• Task goal
Report only the number of lines in the entries below that hold the word "previous".

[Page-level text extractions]

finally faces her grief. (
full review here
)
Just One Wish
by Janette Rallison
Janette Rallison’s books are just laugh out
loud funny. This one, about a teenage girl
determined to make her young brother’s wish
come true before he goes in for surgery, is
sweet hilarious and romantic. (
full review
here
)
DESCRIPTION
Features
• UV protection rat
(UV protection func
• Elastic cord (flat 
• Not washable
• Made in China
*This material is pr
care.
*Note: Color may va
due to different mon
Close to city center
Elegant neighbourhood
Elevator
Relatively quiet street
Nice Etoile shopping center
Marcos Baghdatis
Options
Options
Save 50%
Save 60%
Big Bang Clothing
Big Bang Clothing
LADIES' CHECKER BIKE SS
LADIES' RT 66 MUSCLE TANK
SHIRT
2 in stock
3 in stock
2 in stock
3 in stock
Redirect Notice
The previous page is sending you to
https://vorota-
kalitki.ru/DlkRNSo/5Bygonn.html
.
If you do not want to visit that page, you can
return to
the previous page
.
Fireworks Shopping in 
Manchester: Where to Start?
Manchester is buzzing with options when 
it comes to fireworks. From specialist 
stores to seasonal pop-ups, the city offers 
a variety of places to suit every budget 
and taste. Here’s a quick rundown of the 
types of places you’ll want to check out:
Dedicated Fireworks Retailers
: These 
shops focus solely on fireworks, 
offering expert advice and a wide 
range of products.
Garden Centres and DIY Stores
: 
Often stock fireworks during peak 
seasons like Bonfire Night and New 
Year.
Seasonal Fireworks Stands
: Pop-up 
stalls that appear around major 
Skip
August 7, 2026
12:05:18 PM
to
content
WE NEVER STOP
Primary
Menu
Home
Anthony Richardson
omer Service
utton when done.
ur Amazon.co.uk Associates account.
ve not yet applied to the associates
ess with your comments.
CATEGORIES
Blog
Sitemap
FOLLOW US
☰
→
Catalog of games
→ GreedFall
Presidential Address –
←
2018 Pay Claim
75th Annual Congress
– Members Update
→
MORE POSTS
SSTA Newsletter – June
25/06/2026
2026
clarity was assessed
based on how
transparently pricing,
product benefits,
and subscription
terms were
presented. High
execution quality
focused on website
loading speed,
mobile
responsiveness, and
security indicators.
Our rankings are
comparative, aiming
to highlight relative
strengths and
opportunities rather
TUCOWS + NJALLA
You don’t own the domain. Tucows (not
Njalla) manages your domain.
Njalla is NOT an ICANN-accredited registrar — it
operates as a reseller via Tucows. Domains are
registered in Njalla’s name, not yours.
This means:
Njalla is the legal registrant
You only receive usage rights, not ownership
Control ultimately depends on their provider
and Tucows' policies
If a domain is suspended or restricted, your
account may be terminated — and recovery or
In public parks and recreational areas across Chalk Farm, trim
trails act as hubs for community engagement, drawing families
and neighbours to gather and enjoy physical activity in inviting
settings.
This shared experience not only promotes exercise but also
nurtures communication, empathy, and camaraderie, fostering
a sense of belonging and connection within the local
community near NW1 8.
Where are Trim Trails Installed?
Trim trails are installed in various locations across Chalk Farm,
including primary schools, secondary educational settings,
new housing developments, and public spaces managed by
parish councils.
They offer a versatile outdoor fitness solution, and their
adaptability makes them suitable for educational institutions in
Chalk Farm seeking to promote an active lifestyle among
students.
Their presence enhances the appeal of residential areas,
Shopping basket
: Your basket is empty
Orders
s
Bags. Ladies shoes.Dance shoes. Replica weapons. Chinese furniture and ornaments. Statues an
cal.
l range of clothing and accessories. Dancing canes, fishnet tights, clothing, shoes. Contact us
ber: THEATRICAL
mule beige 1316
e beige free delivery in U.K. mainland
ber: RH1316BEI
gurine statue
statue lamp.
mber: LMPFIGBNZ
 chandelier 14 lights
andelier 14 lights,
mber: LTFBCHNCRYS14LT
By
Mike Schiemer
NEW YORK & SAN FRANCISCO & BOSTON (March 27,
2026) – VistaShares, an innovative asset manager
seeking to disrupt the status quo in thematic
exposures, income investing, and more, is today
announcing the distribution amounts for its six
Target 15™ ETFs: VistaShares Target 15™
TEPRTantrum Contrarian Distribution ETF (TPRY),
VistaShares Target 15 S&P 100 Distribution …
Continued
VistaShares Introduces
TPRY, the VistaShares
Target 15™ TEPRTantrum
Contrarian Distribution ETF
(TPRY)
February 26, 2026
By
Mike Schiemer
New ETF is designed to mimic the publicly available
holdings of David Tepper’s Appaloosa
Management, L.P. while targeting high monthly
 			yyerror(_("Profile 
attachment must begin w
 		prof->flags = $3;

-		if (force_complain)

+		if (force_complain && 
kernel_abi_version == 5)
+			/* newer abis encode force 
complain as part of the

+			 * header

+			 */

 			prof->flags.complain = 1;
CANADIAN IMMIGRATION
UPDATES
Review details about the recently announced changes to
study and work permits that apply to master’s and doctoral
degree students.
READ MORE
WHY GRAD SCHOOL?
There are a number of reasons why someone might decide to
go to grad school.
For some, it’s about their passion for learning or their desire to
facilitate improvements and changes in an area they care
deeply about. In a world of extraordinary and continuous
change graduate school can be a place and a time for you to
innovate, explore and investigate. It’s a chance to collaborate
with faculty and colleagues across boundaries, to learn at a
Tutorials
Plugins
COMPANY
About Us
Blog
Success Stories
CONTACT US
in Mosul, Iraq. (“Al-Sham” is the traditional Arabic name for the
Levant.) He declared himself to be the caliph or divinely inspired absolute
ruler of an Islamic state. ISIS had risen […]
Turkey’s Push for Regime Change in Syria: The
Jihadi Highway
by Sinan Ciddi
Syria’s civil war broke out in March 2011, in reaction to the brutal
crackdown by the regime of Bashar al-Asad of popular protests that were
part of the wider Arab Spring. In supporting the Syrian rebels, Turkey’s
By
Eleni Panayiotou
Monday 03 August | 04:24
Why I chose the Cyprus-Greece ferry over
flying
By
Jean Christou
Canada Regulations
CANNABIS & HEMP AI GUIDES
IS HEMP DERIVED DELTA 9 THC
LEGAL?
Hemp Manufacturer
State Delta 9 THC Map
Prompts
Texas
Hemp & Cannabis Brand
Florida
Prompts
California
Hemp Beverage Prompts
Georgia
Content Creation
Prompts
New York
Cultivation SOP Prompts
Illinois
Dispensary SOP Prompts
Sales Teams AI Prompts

• Result for this exercise
2